Alí disfrutaba, ahora era él el que se mantenía frío y calmado, en contraste con los dos europeos que agitaban los brazos y resoplaban como dos colegiales a punto de realizar un examen.

John y Marie no hacían otra cosa que mirarse a la cara, poner gestos y lanzar interjecciones de dudoso gusto. Ambos habían llegado al convencimiento de que el Arca podía estar depositada allí mismo, en esa tumba que ahora exploraban, quizá a unos pocos metros. El grabado de la primera puerta mostraba un Arca parecida a la descrita por la Biblia, pero no dejaba de ser una mera conjetura que el sagrado objeto pudiera encontrarse en las entrañas de esta catacumba. Ahora estaban prácticamente seguros de que sí, de que el Arca estaba allí. No pudieron evitar lanzar una mirada rápida a los muebles apilados en la pared de enfrente, por si habían pasado algo por alto y alguno de ellos pudiera ser el Arca; pero no, los cofres y baúles de madera que veían no daban la talla para aparentar ser tan preciado vestigio arqueológico.

Tardaron todavía un momento en tranquilizarse y fue Alí el que consiguió volver a enunciar una frase razonablemente construida.

—Perdonen mi analfabetismo en arqueología bíblica pero… —dijo cauto— ¿Qué figuras son esas tan grandes?

—Son dos ángeles —contestó John, ya más templado—. Dos querubines de más de cuatro metros que mandó esculpir Salomón para colocar debajo de sus alas el Arca del Testimonio.

—¿Estaban hechos de oro? —siguió preguntando el árabe.

—No, creo que solamente chapados. En el Templo de Salomón predominaban las duras maderas de ciprés y, sobre todo, de cedro importado del Líbano. Todo el interior del mismo estaba recubierto con estos materiales; aunque todos los demás objetos que se ven en esta comitiva si estaban fabricados en oro puro, sobre todo los que estaban en contacto con el Arca en el sancta sanctórum o tabernáculo.

—Pues fue una suerte que Sheshonk no prendiese fuego a la ciudad, el templo hubiese ardido como una tea —intervino Marie.

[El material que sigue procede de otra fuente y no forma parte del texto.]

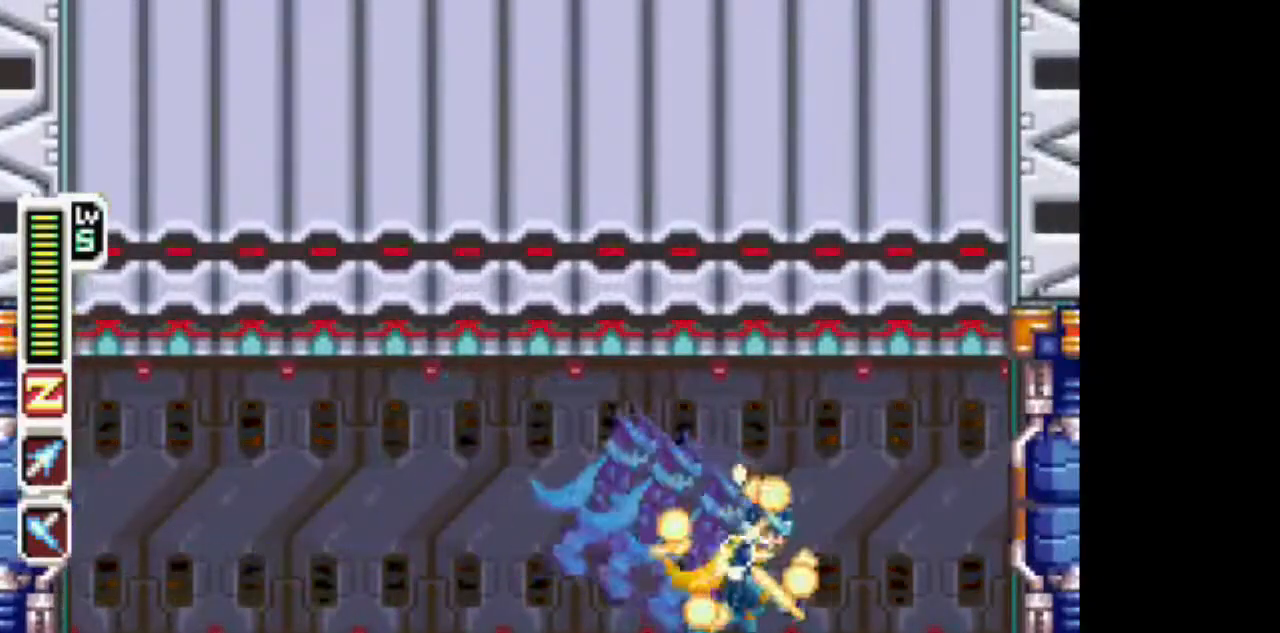
{"buttons": ["TRIANGLE"], "events": [[400, "DPAD_RIGHT", "up"]]}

—Sí, le dejó el trabajo sucio a Nabucodonosor —declaró John—, el templo aguantó en pie unos 500 años más; y, por lo que dictan estos relieves, Sheshonk no se llevó del Templo algunos objetos suntuosos que sin embargo no despreció el monarca babilónico. Supongo que sería por su tamaño.

—¿Qué objetos? —Alí estaba francamente interesado, no conocía casi ninguno de estos detalles.

—Pues el Mar de Bronce, un colosal recipiente en forma de pila bautismal decorado con motivos vegetales, leones y más serafines. Tenía una longitud de cinco metros de borde a borde, dos metros y medio de altura y un palmo de grosor. Si no recuerdo mal, se apoyaba sobre diez o doce macizos toros, también de bronce.

—Debía pesar bastante —dijo Alí intentando hacerse una idea de semejante mole.

—Tanto que supongo que Sheshonk lo despreció como botín de guerra —dedujo John.

—Desde luego no podría haberlo trasladado en esas simples carretas —convino Alí.

—También le hubiese resultado un tanto peliagudo llevarse las Columnas de Salomón que igualmente ornamentaban el santuario de Jerusalén —volvió a retomar John—. Tenían una altura, entre capitel y columna propiamente dicha, de unos 10 metros. Todo de bronce compacto. Debían pesar varias toneladas, sin embargo Nabucodonosor sí se las llevó antes de destruir el Templo.

—Pues debía tener buena intendencia —presumió el conservador del Museo de El Cairo.

—No tanta, primero troceó el Mar de Bronce y las Columnas, luego se las llevó cómodamente —explicó John.

—Vaya, era más práctico que Sheshonk.

—O tenía menos prisa —John siempre buscaba una explicación alternativa a la que emitían sus interlocutores.

—Se sabe la Biblia de memoria —notó Alí.

—¡Qué va! —exclamó John modesto—. Ni mucho menos, la leí entera de joven por curiosidad, y con esta historia del Arca la he releído un poco en estos tres días, sobre todo las páginas donde aparece descrita el Arca y el Templo de Salomón, nada más.

—Sí, ya sé que ustedes los europeos no suelen leer demasiado su libro sagrado.

—Es cierto —confesó John—. La Biblia es uno de los libros más editados, pero eso no significa que sea de los más leídos. Será por su extensión por lo que necesitamos de intermediarios que nos resuman su contenido. Los musulmanes con El Corán actúan de otra manera, primero lo estudian y después escuchan a los que lo comentan y lo interpretan.